▸ What the exercise asks: Write out the stretch of lines below that begins at the line with "167 636 2009" and ends at the line with "915 678 1459", including both, exactly as given and nothing more.
*** Supplied material ***
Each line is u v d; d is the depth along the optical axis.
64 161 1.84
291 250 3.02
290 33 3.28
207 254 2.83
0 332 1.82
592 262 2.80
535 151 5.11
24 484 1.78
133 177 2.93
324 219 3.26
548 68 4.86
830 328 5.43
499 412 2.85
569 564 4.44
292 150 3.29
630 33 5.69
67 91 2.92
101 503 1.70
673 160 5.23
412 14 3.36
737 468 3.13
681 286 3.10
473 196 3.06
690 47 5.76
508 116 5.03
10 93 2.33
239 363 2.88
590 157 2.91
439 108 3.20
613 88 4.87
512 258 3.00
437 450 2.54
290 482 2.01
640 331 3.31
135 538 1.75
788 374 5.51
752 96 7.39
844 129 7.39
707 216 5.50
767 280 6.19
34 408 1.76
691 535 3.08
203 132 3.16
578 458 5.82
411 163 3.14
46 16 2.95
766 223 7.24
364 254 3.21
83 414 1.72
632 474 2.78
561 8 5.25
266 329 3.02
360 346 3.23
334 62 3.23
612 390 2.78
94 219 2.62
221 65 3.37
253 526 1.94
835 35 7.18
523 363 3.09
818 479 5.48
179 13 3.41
*** End of Supplied material ***
*** Supplied material ***
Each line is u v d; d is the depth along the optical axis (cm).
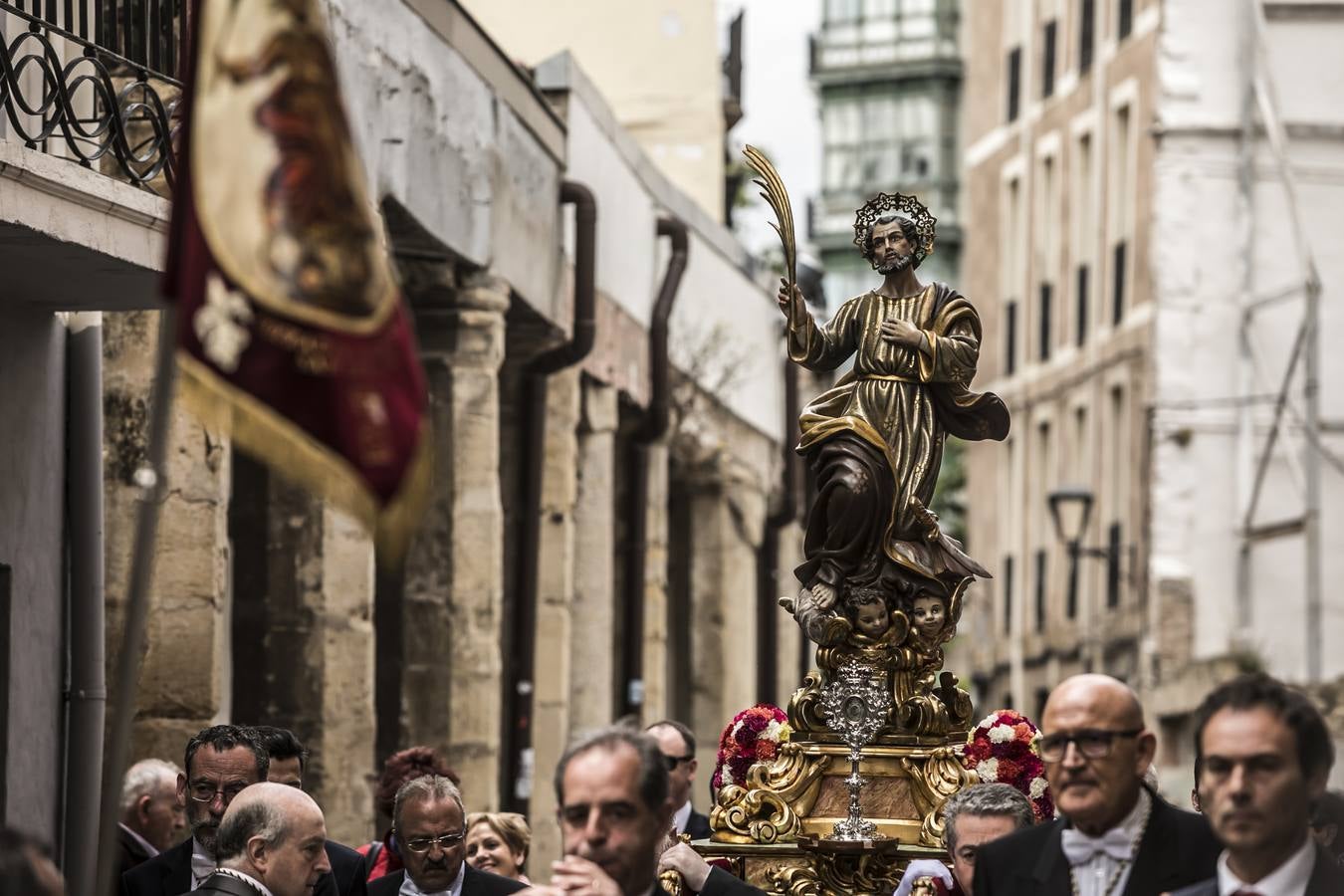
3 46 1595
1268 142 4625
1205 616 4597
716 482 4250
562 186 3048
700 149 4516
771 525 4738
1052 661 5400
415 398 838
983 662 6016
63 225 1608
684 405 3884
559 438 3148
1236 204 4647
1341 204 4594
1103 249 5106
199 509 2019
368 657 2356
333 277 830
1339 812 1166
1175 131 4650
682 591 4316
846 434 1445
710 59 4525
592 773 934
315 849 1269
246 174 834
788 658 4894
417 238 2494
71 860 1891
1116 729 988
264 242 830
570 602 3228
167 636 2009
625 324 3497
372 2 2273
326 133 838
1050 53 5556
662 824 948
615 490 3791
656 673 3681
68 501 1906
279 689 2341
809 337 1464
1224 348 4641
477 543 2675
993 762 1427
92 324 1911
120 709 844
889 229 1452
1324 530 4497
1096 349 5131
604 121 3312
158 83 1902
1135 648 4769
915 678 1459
*** End of Supplied material ***
*** Supplied material ***
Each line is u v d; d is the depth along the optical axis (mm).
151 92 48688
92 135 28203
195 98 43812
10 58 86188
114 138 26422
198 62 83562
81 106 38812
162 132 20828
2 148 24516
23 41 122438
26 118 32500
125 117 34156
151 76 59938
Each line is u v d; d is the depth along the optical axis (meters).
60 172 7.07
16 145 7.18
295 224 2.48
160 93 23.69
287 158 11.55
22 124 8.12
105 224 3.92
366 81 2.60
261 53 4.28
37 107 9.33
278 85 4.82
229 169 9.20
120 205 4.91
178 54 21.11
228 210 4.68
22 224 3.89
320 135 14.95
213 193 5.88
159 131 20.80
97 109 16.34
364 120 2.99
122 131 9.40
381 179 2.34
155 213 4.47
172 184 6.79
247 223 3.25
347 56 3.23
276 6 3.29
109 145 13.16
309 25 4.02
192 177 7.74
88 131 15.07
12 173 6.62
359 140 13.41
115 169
*** End of Supplied material ***
▸ Task result:
167 636 2009
625 324 3497
372 2 2273
326 133 838
1050 53 5556
662 824 948
615 490 3791
656 673 3681
68 501 1906
279 689 2341
809 337 1464
1224 348 4641
477 543 2675
993 762 1427
92 324 1911
120 709 844
889 229 1452
1324 530 4497
1096 349 5131
604 121 3312
158 83 1902
1135 648 4769
915 678 1459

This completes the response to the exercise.